# What is required
Which lines below contain the word "output"? Copy each of them.

________________________________________

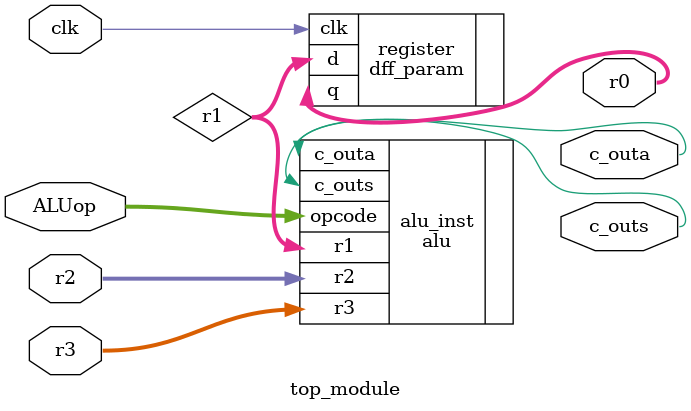
<source format=v>
`timescale 1ns / 1ps


module top_module (c_outa, c_outs, r0, r2, r3, ALUop, clk);

parameter N = 32;

output c_outa, c_outs;
output signed [N-1:0] r0;
input signed [N-1:0] r2,r3;
input [2:0] ALUop;
input clk;

wire [N-1:0] r1;

alu #(.N(N)) alu_inst (.r1(r1), .c_outa(c_outa), .c_outs(c_outs), .r2(r2), .r3(r3), .opcode(ALUop));
dff_param #(.N(N)) register (.q(r0), .d(r1), .clk(clk));

endmodule

</source>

________________________________________

# Task answer
output c_outa, c_outs;
output signed [N-1:0] r0;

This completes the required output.